Pirat wider Willen
Freiberg 1695: Der gerade einmal 15 Jahre alte Richard, wird von seinem mächtigen Vater, dem Ratsherren und Silbergrubenbesitzer Balthasar Kreuzner gezwungen, als Steiger in die marode, aber einträgliche Grube einzufahren, um das Handwerk zu erlernen, und später einmal das Familienunternehmen samt Pochwerk und Silberhütte weiterzuführen. Für den jungen Richard alles andere als eine Verheißung, denn er war ein Bücherwurm und sein Traum war es, Bibliothekar in London zu werden. Doch der gestrenge und skrupellose Bergwerksunternehmer hatte wenig Sinn für die literarischen Ambitionen des in seinen Augen missratenen Sprösslings und setzte zur Durchsetzung seiner Pläne außerordentlich drastische Erziehungsmethoden ein.Von Flucht, Mord und Totschlag
Und so beginnt das Buch dort, wo die von väterlicher Gewalt und Skrupellosigkeit geprägte Jugend wohl beinahe zwangsläufig enden musste: 1701 unter dem Galgen in London, dort, wo Richard dem Journalisten und Schriftsteller Daniel Defoe seine Lebensgeschichte in die Feder diktierte. Denn der sensible Richard hatte sich den Vorstellungen seines Vaters widersetzt und war dabei in falsche Gesellschaft geraten. Der berüchtigte Freibeuter Kapitän William Kidd war zu seinem Mentor geworden und hatte Richard dazu gebracht, Dinge zu tun, die zunächst seinem Wesen widersprachen, schließlich jedoch sein Leben zu prägen und zu bestimmen begannen. Grausame Dinge die Freibeuter und Piraten eben tun und die der Autor Johann Christian Lotter gelegentlich in einer Weise beschreibt, die den/die LeserIn mit in den Strudel von Gewalt und Brutalität ziehen, ihn/sie beinahe zu MittäterInnen werden lassen.

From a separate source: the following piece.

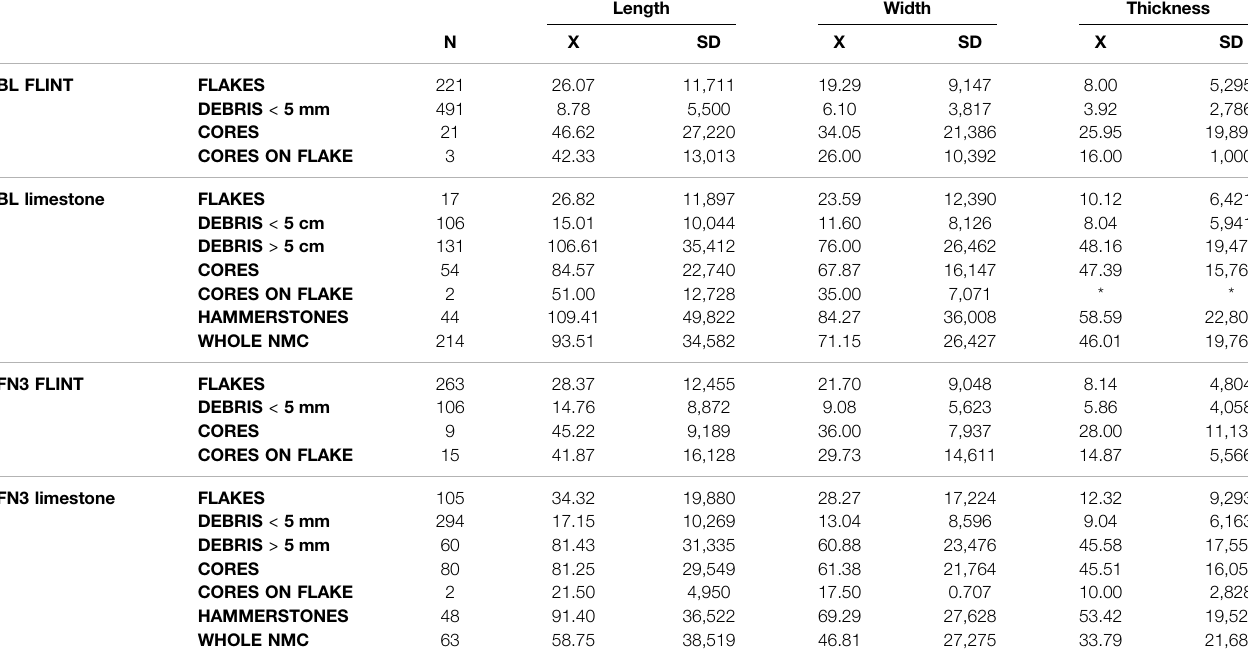
TABLE4| DimensionalfeaturesofthedifferenttoolcategoriesfromBarrancoLeónandFuenteNueva3inaccordancetothetwomainrocktypes.Thicknesswasaconstant for cores on fl akes in limestone from BL.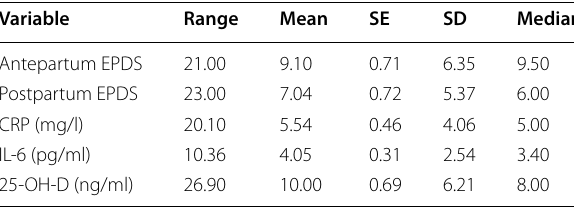
Table 2 Descriptive statistics of EPDS and biomarkers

Geschichte, Geschichten und Fiktionen
Lotter hat ein faszinierendes Gespinst aus den Lebensläufen zahlreicher realer historischer Figuren aufs Papier gebracht, innerhalb derer sich der fiktive Protagonist bewegt und als so etwas wie ein literarisches Bindemittel fungiert. Auch die Ereignisse wie Kaperungen, Meutereien, Streitigkeiten, in die das Piratenleben des Protagonisten eingebettet ist, sind historisch belegt. Dabei changiert die Erzählung geschickt zwischen erstaunlich präziser Wiedergabe von aus entsprechenden Dokumenten bekannten Ereignisabläufen und fiktiven Passagen, die zwar an Bekanntes zu erinnern scheinen, jedoch weitestgehend erfunden sind. Die Schatzinsel sei hier nur als Beispiel angeführt. Dieses „Treasure Island“, dem wir allein aufgrund des Auftritts Daniel Defoes glauben, in diesem Buch begegnen zu dürfen, kommt ebenso wenig vor, wie die Robinson Crusoe- Insel, obwohl nicht nur mit dem Wilden Thursday, der eigentlich Friday heißen sollte, entsprechende Hinweise im Roman offensichtlich zu sein scheinen.
Literarische Entdeckungsreise
Neben der historischen Korrektheit auf der einen Seite fasziniert das Buch also auch durch die offensichtlich bewusst gelegten falschen Spuren und fantasievollen Bezüge zu irrealen Dingen, die sich schließlich auch im Rahmen des Rachefeldzuges Richards gegen seinen ehemaligen Mentor und späteren Todfeindes William Kidd ausdrücken. Für FreundInnen historischer Seefahrtsromane ist dieses Buch durchaus ein Vergnügen. Das liegt nicht nur an der überzeugenden Darstellung des zeitgenössischen Lebens, sondern auch an der Tiefe der wichtigsten Charaktere und natürlich der Entwicklung des Protagonisten, in dessen Werdegang sich wie zufällig auch die seinerzeit gerade aufgekommene Determinismusdiskussion widerspiegelt.
Johann Christian Lotter: Im Bann der Freibeuter. Emons Verlag 2025. Paperback, 384 Seiten.